▸ TEXT SECTION:
|---|

Over the last ten years, Carthy’s question has received its reply. Through the work of a new generation, with her own extraordinary output at the helm, English folk has broken through to the mainstream. The result of a new energy and creativity in recordings and performances, it is augmented by a grassroots movement of folk clubs and festivals accommodating the new audiences being created. Carthy’s output of over twenty albums since 1993, when she was eighteen, not only illustrates her own musical development, but practically provides a narrative to the entire movement, climaxing with Rough Music (2004), which magnificently stretches the aesthetics of English folk. So too do Chris Wood’s eighteen recordings since 1990, with Anthology and Handmade Life (both 2009) containing an astonishing balance between tradition and invention. Exceptional artists and groups such as Kate Rusby, John Spiers and Jon Boden, Bellowhead, Nancy Kerr, Spiro, the Unthanks, Bella Hardy and Andy Cutting are creating music and song as diverse as England’s population while at the same time maintaining an unmistakeable Englishness.

|---|

Extend the passage above on the English folk revival, carrying it on from its final sentence.

▸ DATA EXCERPT:
|---|

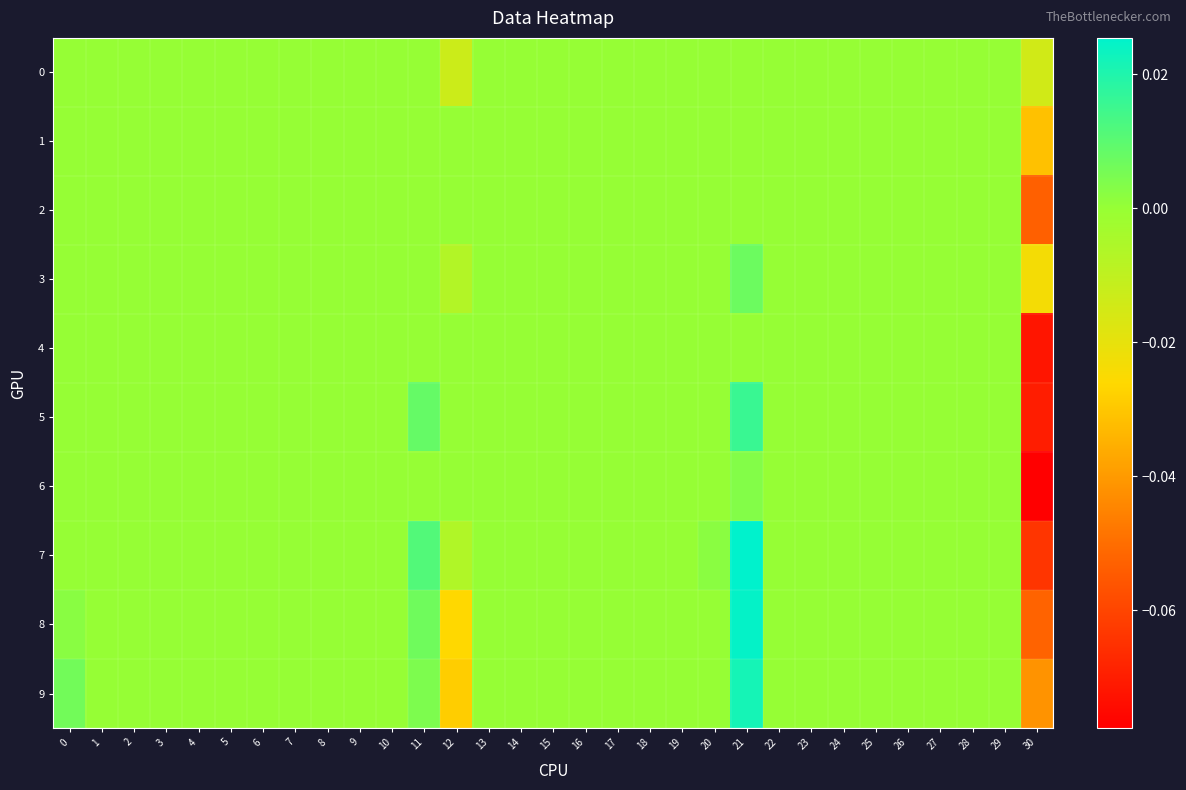

How many categories are shown in the chart?

31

|---|

▸ EXERCISE ANSWER:
The state is now beginning to get behind them: the Arts Council of England has in the last year allocated £400,000 to the English Folk Dance and Song Society (founded 1932), allowing it to become a national development agency for folk music. In May, it ran a campaign to increase the amount of English folk on BBC radio. In October 2009 the Arts Council and fRoots magazine produced a CD showcase, Looking for a New England, which was promoted at the Womex music fair in Denmark. In March 2010, the first ever English folk showcase appeared at the South by Southwest music event in Texas.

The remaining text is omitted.